[TASKS]:
1. Using the woodpile microparticle text below, decide whether each statement agrees with it, answering yes or no and quoting the deciding words. (a) The reflectance peak of the polymer woodpile structures depended on the laser exposure dose. (b) Soft-baking was carried out at 55 °C. (c) The laser exposure time ranged from 0.20 to 0.35 s.
2. Please state, from the woodpile microparticle text below, how much the fluorescence signal of the HL-derived microparticles increased compared with 2D smooth particles.
3. Pick up the woodpile microparticle text below after its final sentence and keep writing.
**** GIVEN TEXT ****
Herein we report the fabrication of freestanding 3D microparticles with internal woodpile structures via prism HL and a hot-embossing process. We show that these particles overcome the limitations of previously reported substrate-based SERS detection methods. The polymer woodpile structures exhibited a high reflectance peak at values ranging from 880 to 1050 nm, depending on the laser exposure dose. Due to the high surface area of the interconnected 3D structures, the HL-derived microparticles showed a ten-fold increase in fluorescence signal compared with 2D smooth particles. Furthermore, the HL-featured microparticles exhibited highly enhanced SERS signals, and fast analyte-adsorption binding kinetics when they were decorated with silver nanoparticles. Overall, the designed high-throughput 3D microparticles with internal nanostructures could be used for high-sensitivity SERS or fluorescence based detection in microfluidic devices.
Experimental
The optical setup for HL included a He–Cd laser (CW, 325 nm, 50 mW, Kimmon) with a 10× beam expander as a coherent light source. The final spot size was about 1 cm in diameter. An electronic beam shutter was used to control the exposure time. The optical setup of the prism HL has been reported previously.4,10–12 To prepare the SU-8 photoresist (PR), an epoxy-based resin (EPON SU-8, Miller-Stephenson Chemical) and a cationic photo-initiator (PI, triarylsulfonium hexafluorophosphate salts, Aldrich) were dissolved in solvent (γ-butyrolactone (GBL), Sigma-Aldrich). After spin coating the PR solution onto a glass substrate, soft-baking at 95 °C for 20 min was carried out to evaporate the solvent. Next, a normally-incident laser beam was shone through the fused silica top-cut pyramid prism. The laser exposure time was varied from 0.20 to 0.35 s. Post-exposure baking was then performed at 55 °C for 20 min. Finally, unexposed regions were removed by developing in propylene glycol methyl ether acetate (PGMEA, Aldrich) and rinsed with 2-propanol.
**** EXTRACTED DATA ****
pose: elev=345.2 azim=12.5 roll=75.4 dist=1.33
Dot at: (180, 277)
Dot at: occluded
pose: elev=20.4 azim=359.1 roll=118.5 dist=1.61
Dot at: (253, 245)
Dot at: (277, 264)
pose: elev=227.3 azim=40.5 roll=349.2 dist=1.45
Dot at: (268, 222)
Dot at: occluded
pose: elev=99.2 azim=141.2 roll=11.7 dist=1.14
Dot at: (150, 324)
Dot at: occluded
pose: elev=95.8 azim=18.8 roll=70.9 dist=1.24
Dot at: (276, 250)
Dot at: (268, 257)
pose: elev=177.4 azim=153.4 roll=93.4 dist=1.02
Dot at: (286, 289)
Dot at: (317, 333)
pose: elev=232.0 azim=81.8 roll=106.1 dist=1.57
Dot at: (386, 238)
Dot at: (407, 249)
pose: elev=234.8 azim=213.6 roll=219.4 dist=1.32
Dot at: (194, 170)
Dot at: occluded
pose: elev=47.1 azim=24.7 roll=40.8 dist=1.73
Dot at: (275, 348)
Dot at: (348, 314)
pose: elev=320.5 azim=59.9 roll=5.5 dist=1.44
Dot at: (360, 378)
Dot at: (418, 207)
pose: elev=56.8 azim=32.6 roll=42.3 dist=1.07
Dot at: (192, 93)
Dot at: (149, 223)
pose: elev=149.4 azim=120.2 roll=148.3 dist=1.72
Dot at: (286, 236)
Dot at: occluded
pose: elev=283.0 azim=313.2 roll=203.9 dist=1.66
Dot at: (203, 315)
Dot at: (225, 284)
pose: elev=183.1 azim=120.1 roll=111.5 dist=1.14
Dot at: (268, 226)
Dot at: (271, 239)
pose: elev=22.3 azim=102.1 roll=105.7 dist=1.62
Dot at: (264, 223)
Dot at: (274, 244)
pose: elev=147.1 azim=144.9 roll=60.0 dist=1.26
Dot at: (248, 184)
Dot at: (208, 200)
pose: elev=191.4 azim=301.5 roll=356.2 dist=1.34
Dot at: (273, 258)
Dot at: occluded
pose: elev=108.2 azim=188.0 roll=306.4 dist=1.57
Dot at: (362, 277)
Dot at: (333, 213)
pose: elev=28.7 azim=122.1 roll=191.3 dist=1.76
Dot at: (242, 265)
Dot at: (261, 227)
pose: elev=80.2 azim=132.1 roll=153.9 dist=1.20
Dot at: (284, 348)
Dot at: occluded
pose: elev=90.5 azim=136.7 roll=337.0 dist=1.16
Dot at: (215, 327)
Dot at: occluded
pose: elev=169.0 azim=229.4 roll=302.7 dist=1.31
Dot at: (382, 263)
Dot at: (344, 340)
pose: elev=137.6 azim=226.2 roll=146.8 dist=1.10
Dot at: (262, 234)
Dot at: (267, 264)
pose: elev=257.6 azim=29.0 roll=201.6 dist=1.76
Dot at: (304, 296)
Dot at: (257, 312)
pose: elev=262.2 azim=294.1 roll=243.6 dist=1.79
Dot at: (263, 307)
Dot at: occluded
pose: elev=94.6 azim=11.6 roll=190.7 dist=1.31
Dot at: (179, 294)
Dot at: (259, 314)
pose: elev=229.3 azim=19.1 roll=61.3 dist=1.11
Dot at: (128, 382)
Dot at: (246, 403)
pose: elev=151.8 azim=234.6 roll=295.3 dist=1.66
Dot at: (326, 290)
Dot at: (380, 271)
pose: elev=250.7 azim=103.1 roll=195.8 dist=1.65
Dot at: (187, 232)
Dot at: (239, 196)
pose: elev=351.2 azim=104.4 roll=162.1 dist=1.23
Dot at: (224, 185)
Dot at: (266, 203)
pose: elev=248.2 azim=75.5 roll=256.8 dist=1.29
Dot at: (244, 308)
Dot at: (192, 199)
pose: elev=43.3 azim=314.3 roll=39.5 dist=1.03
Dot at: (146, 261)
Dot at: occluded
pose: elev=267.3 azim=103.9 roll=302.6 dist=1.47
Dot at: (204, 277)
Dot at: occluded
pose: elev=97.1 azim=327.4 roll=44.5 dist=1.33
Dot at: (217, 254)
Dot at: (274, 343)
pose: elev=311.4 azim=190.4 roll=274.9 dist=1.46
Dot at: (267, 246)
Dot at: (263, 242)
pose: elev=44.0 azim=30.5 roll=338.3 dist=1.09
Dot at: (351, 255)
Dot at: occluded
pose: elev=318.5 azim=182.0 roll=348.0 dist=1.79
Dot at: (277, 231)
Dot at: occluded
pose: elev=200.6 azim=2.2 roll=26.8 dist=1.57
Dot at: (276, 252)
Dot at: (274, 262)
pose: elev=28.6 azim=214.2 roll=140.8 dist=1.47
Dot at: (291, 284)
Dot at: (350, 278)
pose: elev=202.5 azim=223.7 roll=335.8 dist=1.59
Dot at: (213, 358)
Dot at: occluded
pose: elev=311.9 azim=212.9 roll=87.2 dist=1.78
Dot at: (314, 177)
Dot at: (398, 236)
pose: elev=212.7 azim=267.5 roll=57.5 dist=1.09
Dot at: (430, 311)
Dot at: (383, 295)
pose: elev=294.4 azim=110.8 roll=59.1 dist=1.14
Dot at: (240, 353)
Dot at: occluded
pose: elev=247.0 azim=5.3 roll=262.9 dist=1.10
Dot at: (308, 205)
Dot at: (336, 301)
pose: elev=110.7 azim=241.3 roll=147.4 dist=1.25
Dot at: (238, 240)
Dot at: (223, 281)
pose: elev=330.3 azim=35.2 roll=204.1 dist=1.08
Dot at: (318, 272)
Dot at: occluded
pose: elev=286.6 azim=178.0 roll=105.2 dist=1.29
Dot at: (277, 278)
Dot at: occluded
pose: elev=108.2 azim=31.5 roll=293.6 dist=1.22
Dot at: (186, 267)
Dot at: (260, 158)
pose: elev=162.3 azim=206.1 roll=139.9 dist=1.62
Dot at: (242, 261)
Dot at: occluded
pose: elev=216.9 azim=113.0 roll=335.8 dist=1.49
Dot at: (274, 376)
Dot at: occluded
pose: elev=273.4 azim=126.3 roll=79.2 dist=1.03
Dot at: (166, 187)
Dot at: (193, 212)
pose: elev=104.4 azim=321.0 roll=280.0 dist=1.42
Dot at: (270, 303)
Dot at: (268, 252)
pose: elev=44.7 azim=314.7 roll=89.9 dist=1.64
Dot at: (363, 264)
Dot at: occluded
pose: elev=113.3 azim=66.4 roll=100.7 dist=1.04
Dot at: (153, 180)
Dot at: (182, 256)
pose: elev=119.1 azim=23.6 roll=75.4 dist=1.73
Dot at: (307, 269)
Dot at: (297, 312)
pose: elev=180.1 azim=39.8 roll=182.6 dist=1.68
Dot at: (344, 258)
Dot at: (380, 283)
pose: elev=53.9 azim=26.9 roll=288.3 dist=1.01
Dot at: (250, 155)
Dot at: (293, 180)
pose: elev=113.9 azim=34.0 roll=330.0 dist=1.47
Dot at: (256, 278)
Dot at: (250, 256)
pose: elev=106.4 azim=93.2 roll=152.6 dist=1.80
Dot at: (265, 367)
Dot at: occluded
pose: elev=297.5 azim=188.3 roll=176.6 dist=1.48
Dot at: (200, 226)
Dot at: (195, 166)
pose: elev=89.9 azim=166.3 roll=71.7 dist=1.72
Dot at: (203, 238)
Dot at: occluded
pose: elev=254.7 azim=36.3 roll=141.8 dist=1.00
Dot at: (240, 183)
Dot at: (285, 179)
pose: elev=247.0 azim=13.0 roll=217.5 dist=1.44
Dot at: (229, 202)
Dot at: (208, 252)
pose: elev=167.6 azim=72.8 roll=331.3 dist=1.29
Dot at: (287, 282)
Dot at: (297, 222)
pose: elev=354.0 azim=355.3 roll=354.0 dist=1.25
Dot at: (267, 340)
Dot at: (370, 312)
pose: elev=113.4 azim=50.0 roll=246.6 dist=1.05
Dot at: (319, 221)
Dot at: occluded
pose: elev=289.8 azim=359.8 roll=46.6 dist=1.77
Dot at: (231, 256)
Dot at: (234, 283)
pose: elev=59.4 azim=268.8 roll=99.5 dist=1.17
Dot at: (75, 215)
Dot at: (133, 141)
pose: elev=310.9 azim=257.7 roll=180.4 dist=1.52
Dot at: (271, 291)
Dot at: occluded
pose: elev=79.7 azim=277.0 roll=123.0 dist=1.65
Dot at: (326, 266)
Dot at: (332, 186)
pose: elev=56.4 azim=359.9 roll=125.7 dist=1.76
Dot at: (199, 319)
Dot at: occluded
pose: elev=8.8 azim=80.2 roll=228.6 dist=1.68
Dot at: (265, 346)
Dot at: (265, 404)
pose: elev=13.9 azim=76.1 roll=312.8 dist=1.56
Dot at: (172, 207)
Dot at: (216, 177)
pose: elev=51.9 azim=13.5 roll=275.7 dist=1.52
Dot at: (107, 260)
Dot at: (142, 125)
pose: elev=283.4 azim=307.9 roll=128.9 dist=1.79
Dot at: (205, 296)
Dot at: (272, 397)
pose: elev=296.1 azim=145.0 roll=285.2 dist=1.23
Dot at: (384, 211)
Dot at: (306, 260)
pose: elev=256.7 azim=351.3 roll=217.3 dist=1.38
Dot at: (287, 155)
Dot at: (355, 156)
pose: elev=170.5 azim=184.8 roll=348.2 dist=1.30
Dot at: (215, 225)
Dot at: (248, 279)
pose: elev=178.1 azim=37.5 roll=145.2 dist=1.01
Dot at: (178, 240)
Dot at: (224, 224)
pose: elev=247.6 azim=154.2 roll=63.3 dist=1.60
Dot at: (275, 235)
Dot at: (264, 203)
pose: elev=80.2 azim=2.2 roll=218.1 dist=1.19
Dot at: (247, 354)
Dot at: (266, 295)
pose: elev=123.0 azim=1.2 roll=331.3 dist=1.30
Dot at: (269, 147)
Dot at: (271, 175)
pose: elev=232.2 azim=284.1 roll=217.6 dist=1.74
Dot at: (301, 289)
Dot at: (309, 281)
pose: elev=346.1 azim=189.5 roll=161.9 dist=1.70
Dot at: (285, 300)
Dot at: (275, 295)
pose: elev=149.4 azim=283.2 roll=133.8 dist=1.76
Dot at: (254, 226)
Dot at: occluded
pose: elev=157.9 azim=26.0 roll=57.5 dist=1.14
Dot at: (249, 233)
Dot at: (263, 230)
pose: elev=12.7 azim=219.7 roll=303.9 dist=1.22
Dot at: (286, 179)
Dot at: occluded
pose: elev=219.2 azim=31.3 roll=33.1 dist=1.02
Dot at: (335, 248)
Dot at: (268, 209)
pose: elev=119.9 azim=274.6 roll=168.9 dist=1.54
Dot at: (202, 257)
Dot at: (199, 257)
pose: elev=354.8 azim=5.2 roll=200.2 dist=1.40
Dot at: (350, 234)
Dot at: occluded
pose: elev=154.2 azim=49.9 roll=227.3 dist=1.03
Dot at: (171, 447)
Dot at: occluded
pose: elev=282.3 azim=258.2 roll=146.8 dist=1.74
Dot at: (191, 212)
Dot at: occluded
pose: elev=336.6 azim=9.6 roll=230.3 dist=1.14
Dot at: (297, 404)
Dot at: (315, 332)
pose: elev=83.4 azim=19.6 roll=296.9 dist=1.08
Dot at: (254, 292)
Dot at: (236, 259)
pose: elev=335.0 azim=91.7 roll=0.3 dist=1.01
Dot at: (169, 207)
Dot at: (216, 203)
****
[ANSWERS FOR THE TASKS]:
1.
(a) Yes: "depending on the laser exposure dose"
(b) No: "soft-baking at 95 °C for 20 min"
(c) Yes: "The laser exposure time was varied from 0.20 to 0.35 s."

2. It showed a ten-fold increase.

3.
Preparation of the PDMS templates
SU-8 masters for PDMS templates were made via a conventional photolithography process. SU-8 2 PR (MicroChem) was spin-coated onto a four inch silicon wafer. After spin coating and soft-baking of the SU-8 PR, 365 nm UV light was exposed through the quartz-chrome photomask. Finally, development with PGMEA and washing with 2-propanol were performed. Using the patterned SU-8 substrate as a master, template molds made of transparent elastomer (PDMS 184-A and 184-B, Sylgard) were fabricated by soft lithography. Vaporized hexamethyl disiloxane (HMDS, Aldrich) was deposited on the SU-8 master substrate to form a self-assembled anti-adhesion monolayer. The prepared PDMS solution (PDMS 184-A : PDMS 184-B = 10:1) was poured onto the SU-8 master with 30 μm dot arrays, and then was cured in a convection oven at 70 °C for 2 h.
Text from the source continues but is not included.